Over the past decade, Rosalía has become Spain’s biggest pop export, and Lux appears to inaugurate her imperial phase. The album debuted at No 1 in five countries, was voted the Guardian’s album of the year, broke streaming records on Spotify, and reached No 4 in the US and UK charts, where non-anglophone pop rarely thrives. Multilingual and stylistically expansive, Lux is saturated with Catholic iconography, with lyrics in no fewer than 13 languages, and circling themes of transcendence, suffering and grace.

None of this is unprecedented in pop music, but the album’s atmosphere of luxury, and framing of spiritual transcendence as a premium experience, sits poorly during a cost of living crisis, especially when the Vatican has been unusually direct recently in its criticism of inequality, economic excess, and the moral alibis of wealth.

**Record extracts**

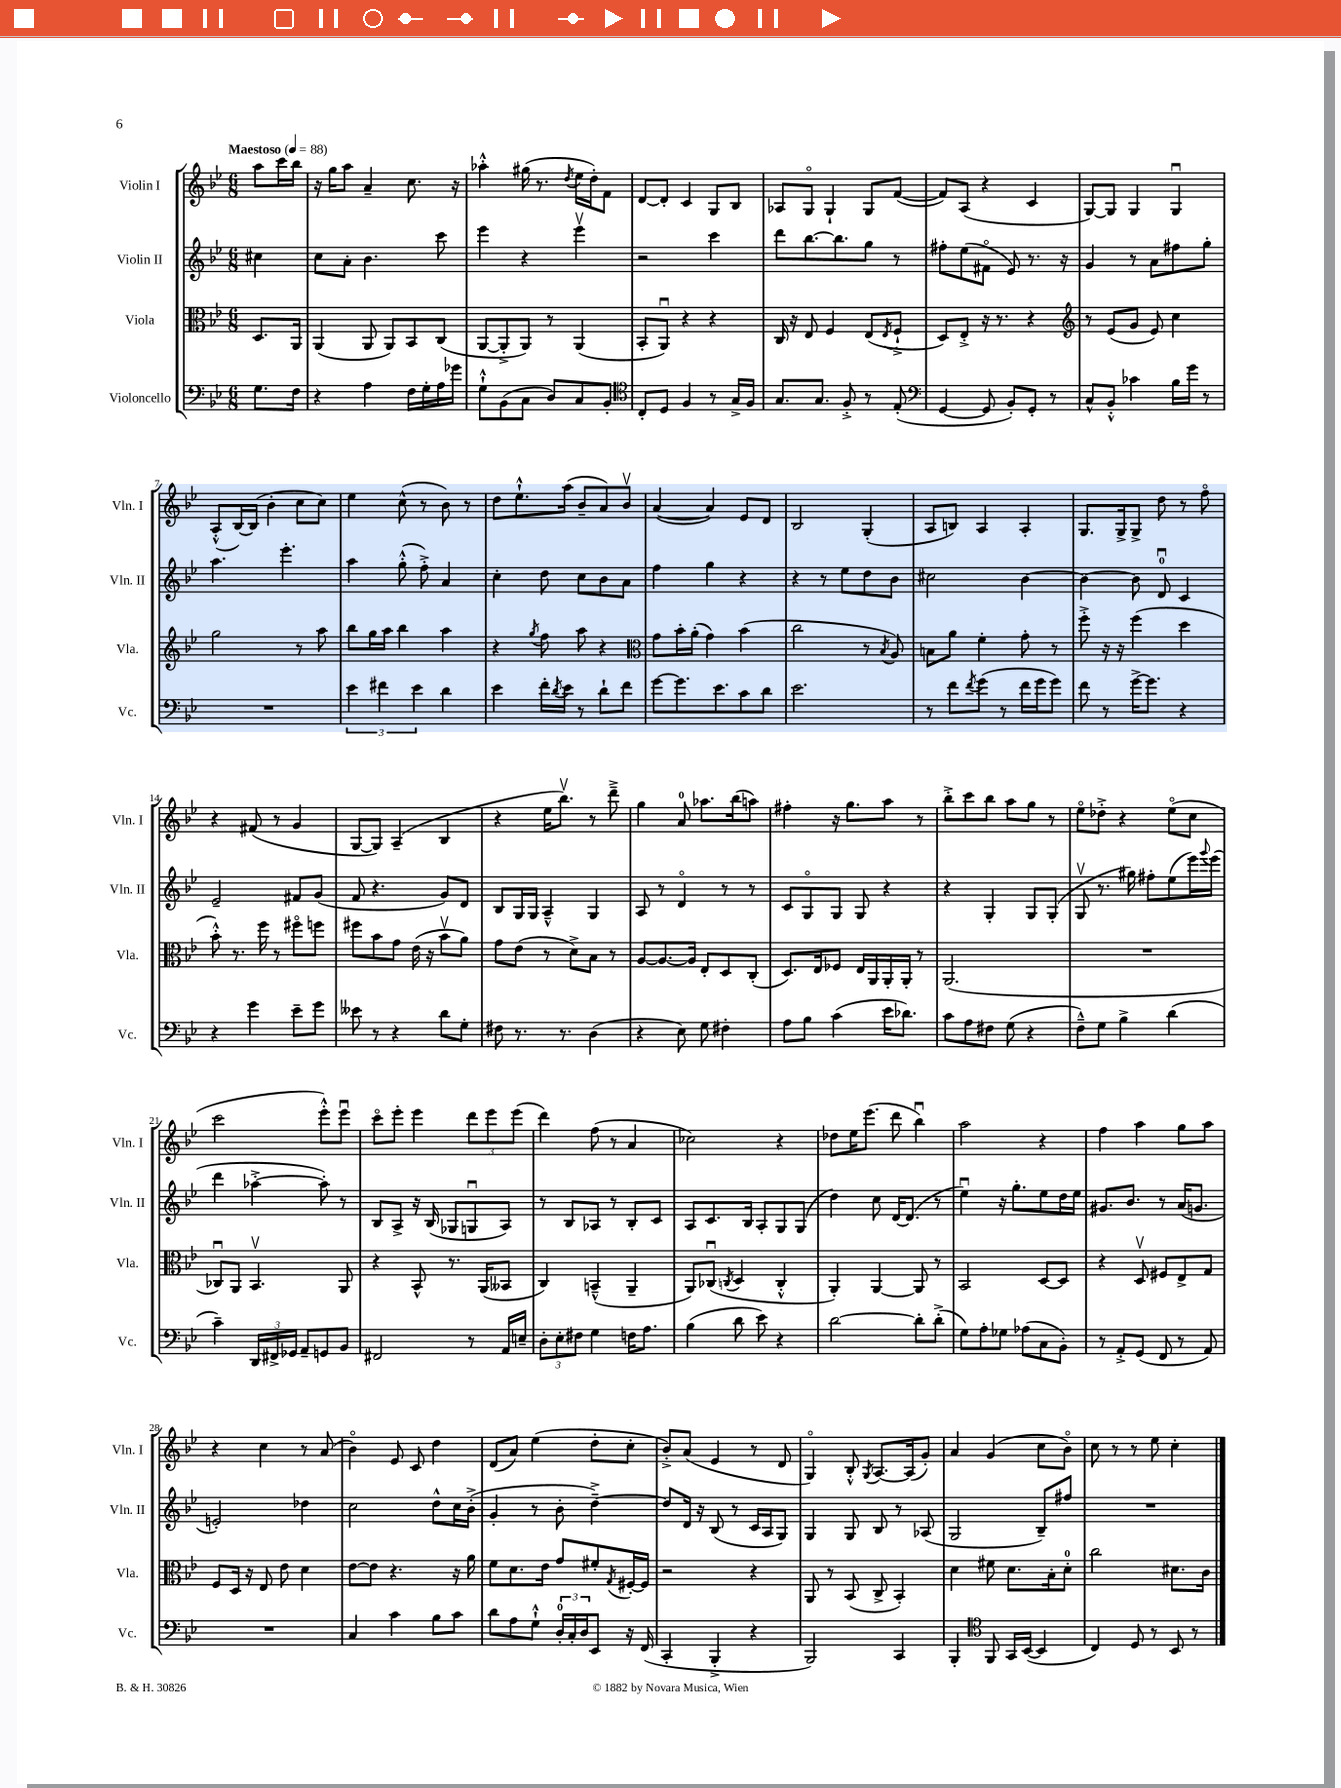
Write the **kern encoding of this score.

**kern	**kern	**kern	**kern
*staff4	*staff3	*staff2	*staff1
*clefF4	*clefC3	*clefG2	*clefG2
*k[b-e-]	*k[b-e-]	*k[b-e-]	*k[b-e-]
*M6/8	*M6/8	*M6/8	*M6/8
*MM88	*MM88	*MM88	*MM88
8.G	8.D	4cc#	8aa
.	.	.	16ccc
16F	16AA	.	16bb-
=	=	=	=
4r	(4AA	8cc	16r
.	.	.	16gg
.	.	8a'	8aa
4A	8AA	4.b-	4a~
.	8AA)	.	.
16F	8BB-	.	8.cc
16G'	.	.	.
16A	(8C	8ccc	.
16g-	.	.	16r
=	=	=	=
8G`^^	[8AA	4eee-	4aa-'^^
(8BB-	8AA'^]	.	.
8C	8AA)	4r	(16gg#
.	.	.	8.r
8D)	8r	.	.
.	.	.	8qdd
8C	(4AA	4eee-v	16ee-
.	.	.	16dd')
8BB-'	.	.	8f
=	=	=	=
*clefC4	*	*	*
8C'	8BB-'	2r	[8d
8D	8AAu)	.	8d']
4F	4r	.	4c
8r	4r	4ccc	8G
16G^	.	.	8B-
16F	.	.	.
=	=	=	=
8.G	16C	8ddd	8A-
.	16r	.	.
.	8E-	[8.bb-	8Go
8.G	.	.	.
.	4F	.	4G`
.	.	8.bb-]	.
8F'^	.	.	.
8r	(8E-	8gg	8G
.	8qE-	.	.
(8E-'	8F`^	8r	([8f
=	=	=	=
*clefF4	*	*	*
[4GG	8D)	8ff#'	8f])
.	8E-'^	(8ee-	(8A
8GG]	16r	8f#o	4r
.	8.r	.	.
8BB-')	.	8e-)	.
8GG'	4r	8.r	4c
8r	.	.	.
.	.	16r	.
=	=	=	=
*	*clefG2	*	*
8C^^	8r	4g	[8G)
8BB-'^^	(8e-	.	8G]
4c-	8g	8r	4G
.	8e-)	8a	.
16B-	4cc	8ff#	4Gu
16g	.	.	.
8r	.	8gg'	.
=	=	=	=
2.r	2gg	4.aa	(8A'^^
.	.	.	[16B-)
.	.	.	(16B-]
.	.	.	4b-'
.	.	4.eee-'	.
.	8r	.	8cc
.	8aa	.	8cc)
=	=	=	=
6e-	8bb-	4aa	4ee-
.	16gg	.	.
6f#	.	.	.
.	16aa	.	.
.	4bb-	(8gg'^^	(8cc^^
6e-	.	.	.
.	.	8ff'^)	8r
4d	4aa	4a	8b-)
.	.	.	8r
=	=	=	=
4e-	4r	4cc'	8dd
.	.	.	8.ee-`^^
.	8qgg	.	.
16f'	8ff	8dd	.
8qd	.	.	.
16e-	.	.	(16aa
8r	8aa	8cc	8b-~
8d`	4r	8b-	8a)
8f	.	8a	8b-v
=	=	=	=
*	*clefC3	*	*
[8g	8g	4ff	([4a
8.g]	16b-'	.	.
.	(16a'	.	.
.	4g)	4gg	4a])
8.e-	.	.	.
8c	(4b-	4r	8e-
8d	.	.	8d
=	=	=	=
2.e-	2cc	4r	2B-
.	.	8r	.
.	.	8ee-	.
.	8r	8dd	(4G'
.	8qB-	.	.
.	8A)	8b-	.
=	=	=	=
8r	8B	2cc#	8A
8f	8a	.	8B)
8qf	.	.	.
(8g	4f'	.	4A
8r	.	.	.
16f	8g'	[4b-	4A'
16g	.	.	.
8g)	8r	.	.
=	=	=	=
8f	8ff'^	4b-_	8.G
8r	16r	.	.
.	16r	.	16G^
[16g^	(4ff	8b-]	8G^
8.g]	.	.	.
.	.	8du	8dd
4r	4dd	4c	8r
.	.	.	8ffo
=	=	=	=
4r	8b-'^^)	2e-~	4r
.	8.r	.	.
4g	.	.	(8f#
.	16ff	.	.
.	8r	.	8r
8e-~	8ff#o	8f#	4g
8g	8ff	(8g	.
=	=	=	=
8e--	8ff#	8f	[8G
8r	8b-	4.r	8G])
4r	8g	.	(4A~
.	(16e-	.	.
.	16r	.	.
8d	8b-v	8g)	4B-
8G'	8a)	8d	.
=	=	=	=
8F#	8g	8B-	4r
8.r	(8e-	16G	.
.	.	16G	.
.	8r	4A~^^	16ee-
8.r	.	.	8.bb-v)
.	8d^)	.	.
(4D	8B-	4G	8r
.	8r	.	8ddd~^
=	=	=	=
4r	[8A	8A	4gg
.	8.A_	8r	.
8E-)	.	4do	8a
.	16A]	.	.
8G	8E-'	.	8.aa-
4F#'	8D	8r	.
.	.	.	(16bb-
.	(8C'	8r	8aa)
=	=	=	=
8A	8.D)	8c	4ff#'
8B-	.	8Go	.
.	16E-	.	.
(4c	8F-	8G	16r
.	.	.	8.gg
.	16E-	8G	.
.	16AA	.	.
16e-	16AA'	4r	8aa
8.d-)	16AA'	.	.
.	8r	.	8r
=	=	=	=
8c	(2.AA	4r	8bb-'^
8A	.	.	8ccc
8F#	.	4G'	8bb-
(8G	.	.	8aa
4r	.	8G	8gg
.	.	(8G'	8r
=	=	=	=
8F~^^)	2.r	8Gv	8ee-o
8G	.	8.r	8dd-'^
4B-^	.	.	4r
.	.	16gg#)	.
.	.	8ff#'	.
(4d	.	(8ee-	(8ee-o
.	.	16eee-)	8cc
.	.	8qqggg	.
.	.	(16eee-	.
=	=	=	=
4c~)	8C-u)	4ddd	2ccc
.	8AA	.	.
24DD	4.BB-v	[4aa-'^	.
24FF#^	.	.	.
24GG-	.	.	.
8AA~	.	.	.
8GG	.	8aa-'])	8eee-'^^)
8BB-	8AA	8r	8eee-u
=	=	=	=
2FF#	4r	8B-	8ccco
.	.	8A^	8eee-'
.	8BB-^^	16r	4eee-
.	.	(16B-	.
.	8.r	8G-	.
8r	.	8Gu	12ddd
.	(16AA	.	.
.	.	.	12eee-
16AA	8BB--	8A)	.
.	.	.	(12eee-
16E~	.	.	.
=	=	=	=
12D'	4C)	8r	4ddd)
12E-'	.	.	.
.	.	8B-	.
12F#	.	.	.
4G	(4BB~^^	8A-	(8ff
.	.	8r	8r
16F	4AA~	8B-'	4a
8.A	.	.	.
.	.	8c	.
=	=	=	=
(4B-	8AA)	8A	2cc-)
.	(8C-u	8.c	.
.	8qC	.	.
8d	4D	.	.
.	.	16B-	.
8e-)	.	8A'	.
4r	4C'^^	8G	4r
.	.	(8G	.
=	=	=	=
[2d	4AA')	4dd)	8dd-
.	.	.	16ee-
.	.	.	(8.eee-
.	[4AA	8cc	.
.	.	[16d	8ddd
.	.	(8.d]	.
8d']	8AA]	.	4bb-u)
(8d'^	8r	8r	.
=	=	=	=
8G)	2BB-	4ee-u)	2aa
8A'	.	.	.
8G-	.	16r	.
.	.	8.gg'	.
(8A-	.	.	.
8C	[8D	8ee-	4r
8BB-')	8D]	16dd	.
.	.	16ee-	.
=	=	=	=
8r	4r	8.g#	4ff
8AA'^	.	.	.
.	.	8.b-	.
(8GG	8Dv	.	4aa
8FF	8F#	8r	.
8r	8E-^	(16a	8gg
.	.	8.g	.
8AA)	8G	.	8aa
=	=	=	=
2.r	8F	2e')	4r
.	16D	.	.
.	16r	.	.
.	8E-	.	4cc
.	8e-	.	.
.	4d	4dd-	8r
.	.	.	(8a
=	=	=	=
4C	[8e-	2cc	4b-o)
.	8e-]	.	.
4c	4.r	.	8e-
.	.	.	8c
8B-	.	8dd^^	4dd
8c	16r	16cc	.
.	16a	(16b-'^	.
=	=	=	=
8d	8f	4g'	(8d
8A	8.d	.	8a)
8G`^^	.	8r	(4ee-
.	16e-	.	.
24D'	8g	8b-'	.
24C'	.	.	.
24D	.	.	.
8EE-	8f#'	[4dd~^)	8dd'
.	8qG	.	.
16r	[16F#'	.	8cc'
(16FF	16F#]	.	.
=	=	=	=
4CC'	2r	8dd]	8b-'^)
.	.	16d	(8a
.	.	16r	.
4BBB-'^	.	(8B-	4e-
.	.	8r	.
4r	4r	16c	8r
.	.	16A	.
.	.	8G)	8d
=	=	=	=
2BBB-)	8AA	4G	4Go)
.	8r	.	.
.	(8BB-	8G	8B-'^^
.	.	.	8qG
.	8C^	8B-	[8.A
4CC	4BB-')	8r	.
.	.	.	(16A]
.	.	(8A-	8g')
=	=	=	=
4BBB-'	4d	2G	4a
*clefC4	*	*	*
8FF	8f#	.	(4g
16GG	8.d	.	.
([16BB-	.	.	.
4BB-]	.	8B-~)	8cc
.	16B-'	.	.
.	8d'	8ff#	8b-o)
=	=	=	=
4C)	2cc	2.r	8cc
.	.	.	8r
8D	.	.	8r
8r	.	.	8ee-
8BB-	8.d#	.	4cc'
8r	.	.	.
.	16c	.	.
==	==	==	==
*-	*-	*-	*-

**Work instructions**
• 1. From the passage on Rosalía's album Lux, extract the text between "None of this" and "alibis of wealth.", inclusive.
• 2. Answer these questions using the passage on Rosalía's album Lux:
(a) In how many countries did the album debut at No 1?
(b) In how many languages are the album's lyrics written?
(c) Which institution has recently been unusually direct in criticizing inequality and economic excess?

**Answers to the problems**
• 1.
None of this is unprecedented in pop music, but the album’s atmosphere of luxury, and framing of spiritual transcendence as a premium experience, sits poorly during a cost of living crisis, especially when the Vatican has been unusually direct recently in its criticism of inequality, economic excess, and the moral alibis of wealth.

• 2.
(a) Five.
(b) At least 13.
(c) The Vatican.